Starlink sert désormais de couche réseau aux calculs de xAI, rebaptisée SpaceXAI. SpaceX loue directement du temps de GPU à ses clients, vendant du temps de calcul plutôt que des places sur une fusée. La filiale décrit d’ailleurs son assistant, Grok Bot, comme un coéquipier hautement qualifié, capable, selon SpaceX cité par 01net, de travailler 24 heures sur 24 et 7 jours sur 7 avec son propre ordinateur.
SpaceX a engagé sa pile IA sur l’architecture Vera Rubin de Nvidia. La capacité nominale de calcul atteignait 1,4 gigawatt fin juin 2026. L’objectif affiché est de 20 gigawatts d’ici fin 2027, ramené à « près de 15 gigawatts » en cas de retard. Passer de 1,4 à 10 puis 20 gigawatts en dix-sept mois reste un objectif qui reste apparemment à concrétiser.
Musk avance un calcul simple : atteindre 10 gigawatts dès fin 2027 pourrait générer entre 300 et 500 milliards de dollars de revenus annuels, à condition de gagner entre 30 et 50 dollars par watt de puissance de calcul. Un analyste externe, Ben Reitzes, de Melius Research, propose une estimation plus prudente : livrer seulement 2 à 3 gigawatts en 2027 suffirait déjà à ajouter 100 milliards de dollars de revenus à Nvidia, un chiffre qui pourrait grimper jusqu’à 1 000 milliards de dollars dans un scénario haut.
Les résultats de Nvidia, attendus le 26 août 2026, serviront de premier test pour mesurer si la commande de GPU correspond à l’ambition affichée. Musk promet que l’argent dégagé par le calcul financera Starship et le programme martien. « Nous devons gagner la bataille de l’IA, parce que l’avenir sera massivement fait d’IA et de robots », a-t-il déclaré.
Dans la semaine du 14 août 2026, SpaceX a lancé son nouveau modèle Grok 4.6, qui marque une nette progression par rapport à Grok 4.5. Il serait désormais aussi performant que GPT-5.6 Sol, décrit comme l’IA la plus puissante d’OpenAI. SpaceX propose ainsi ses propres modèles sous la marque Grok tout en louant sa capacité de calcul à des sociétés tierces, un double positionnement.

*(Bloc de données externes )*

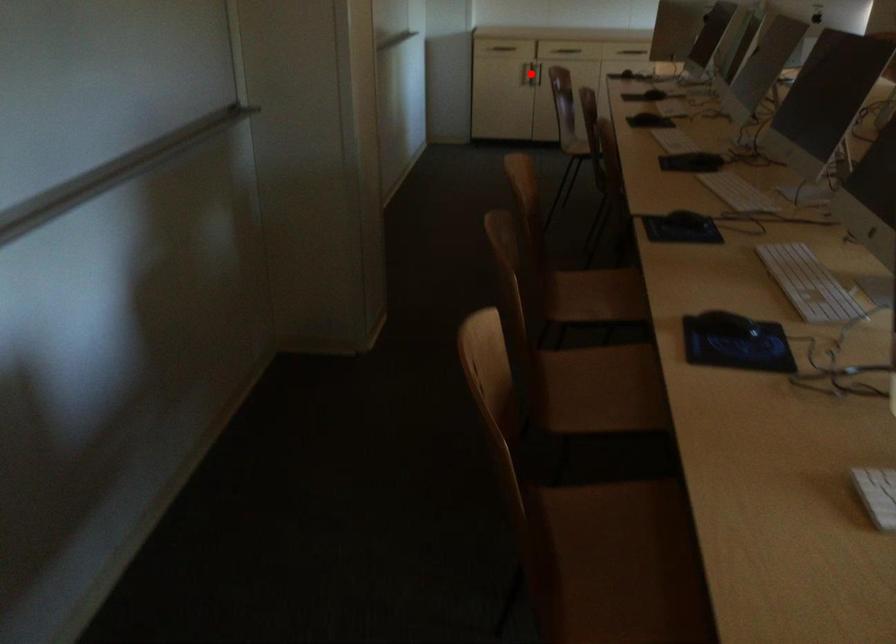
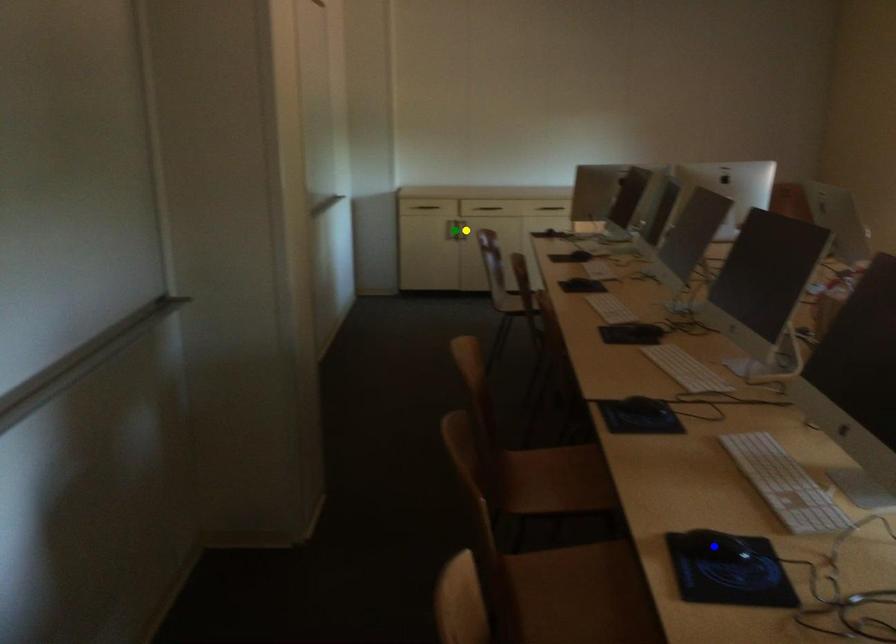
Question: I am providing you with two images of the same scene from different viewpoints. A red point is marked on the first image. You are given multiple points on the second image. Which mark in image 2 goes with the point in image 1?

Choices:
 (A) yellow point
 (B) green point
 (C) blue point

Answer: (B)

À terme, SpaceX prévoit de mettre en orbite des satellites similaires à ceux de Starlink, embarquant des puces dédiées au calcul d’IA, pour exploiter l’énergie solaire de manière optimale. Le projet le plus lointain évoqué par Musk consisterait à créer des usines de satellites directement sur la Lune, avec un système de catapultage pour les mettre en orbite plutôt que des fusées classiques.